Che : d’Hector Osterheld, Alberto Breccia et Enrique Breccia
On n’a pas fini de se demander pourquoi il aura fallu attendre si longtemps avant que paraisse la version française en album de cette biographie consacrée au célèbre héros de la révolution cubaine Ernesto (dit Che) Guevara, signée par trois maîtres de la bande dessinée argentine: Hector Osterheld, Alberto Breccia et Enrique Breccia.
On n’a pas fini de se demander pourquoi il aura fallu attendre si longtemps avant que paraisse la version française en album de cette biographie consacrée au célèbre héros de la révolution cubaine Ernesto (dit Che) Guevara, signée par trois maîtres de la bande dessinée argentine: Hector Osterheld, Alberto Breccia et Enrique Breccia. L’initiative en revient, 33 ans après la parution originale en espagnol, à la maison d’édition Fréon, spécialisée dans la BD d’auteur.
L’histoire de cet intéressant livre, que plusieurs considèrent comme le sommet d’une oeuvre engagée tant sur le plan esthétique que politique, n’est pas seulement unique dans les annales du neuvième art: victime de la tyrannie que son héros combat, il se confond étrangement avec la réalité. En effet, créé en 1968 (l’année suivant la mort du Che), avec ses 60 000 exemplaires vendus en Argentine, l’album connut un succès retentissant, mais il fut interdit dans les années 70 par la junte militaire, qui brûla toutes les copies saisies. Le scénariste Hector Osterheld ayant été arrêté, torturé puis exécuté, de même que ses quatre filles, en 1977, le dessinateur Alberto Breccia détruisit lui-même les planches originales de l’album de crainte de subir le même sort. Il conserva toutefois quelques exemplaires qu’il enterra dans le jardin et qui devaient servir aux rééditions italienne et espagnole une dizaine d’années plus tard.
Pour l’époque, la composition du livre apparaît fort audacieuse, avec ses deux récits croisés et l’alternance de leurs chapitres. Le premier récit, linéaire et plus encyclopédique, dessiné par Alberto Breccia, relate les principales étapes de la vie du Che: ses études de médecine à Buenos Aires, en Argentine (son pays d’origine), ses lectures (de Stefan Zweig à Pablo Neruda), ses voyages de jeunesse à travers l’Amérique du Sud, la rencontre de Fidel Castro réfugié au Mexique, ses amours avec Hilda Gadea et Aleida March, et, bien sûr, la guérilla contre le dictateur cubain Batista, suivie de la nomination du guérillero comme ministre de l’Industrie et comme directeur de la banque nationale.

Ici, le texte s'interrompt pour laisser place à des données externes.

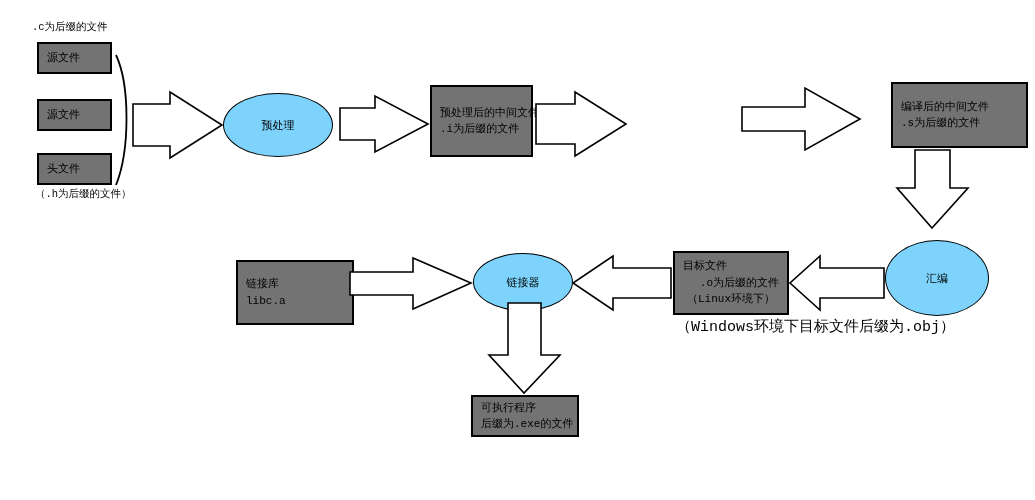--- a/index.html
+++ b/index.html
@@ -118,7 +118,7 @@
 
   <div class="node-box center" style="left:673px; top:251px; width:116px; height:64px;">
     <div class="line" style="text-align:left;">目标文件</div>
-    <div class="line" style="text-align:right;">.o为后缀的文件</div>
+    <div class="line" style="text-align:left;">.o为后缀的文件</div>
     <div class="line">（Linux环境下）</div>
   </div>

Une oeuvre politique, militante
Au-delà de la légende du Che, l’oeuvre présente un Ernesto déchiré entre l’exercice de la médecine et l’engagement révolutionnaire: "Les maladies qu’il voudrait guérir ne s’appellent pas le typhus, la malaria, la lèpre, elles s’appellent la faim, l’exploitation, l’injustice. […] À quoi bon la médecine? Il faudrait s’attaquer aux racines mêmes de la maladie et de la dégénération, aux causes mêmes des poux et des bras maigrelets." Sans être un récit de propagande, la BD de Breccia et Osterheld demeure une oeuvre politique, militante, comme on pouvait l’entendre dans les années 60. Contenant des passages empruntés à l’oeuvre écrite de son personnage, elle a le mérite de nous faire goûter l’"humanisme révolutionnaire" (pour reprendre l’expression consacrée) de Che Guevara, lequel se dévouait personnellement pour apprendre aux paysans à lire, par exemple.
L’originalité graphique de l’oeuvre, quant à elle, apparaît dans le second récit, dessiné par Enrique Breccia (le fils d’Alberto), celui des deux ayant le mieux résisté au passage du temps. Tandis que Breccia père, dans un style plus réaliste, se charge de la partie biographique du livre, le fils s’est attaché à peindre la mort de Guevara, précédée de sa dernière guérilla, en Bolivie, où il a été trahi par les paysans apathiques, et pour laquelle il avait tout quitté: son pays d’adoption, son poste au sein du gouvernement de Castro, sa famille.
À l’écriture poétique de ce deuxième récit se mêle ainsi un style davantage expressionniste (parfois proche de l’abstraction), rappelant les sujets angoissés d’Edvard Munch et les tableaux de guerre d’Otto Dix. Les aplats de noirs, rendant perceptibles les espaces d’intimité et de solitude, rappellent aussi étonnamment les courants graphiques actuels en BD. Une caractéristique qui a sans doute convaincu l’éditeur belge de rééditer ce livre, fort bel hommage non seulement à Che Guevara, mais à la révolution cubaine et à toutes les révolutions. Traduit de l’espagnol par Jan Baetens, Éd. Fréon, collection "Amphigouri", 2001, 80 p.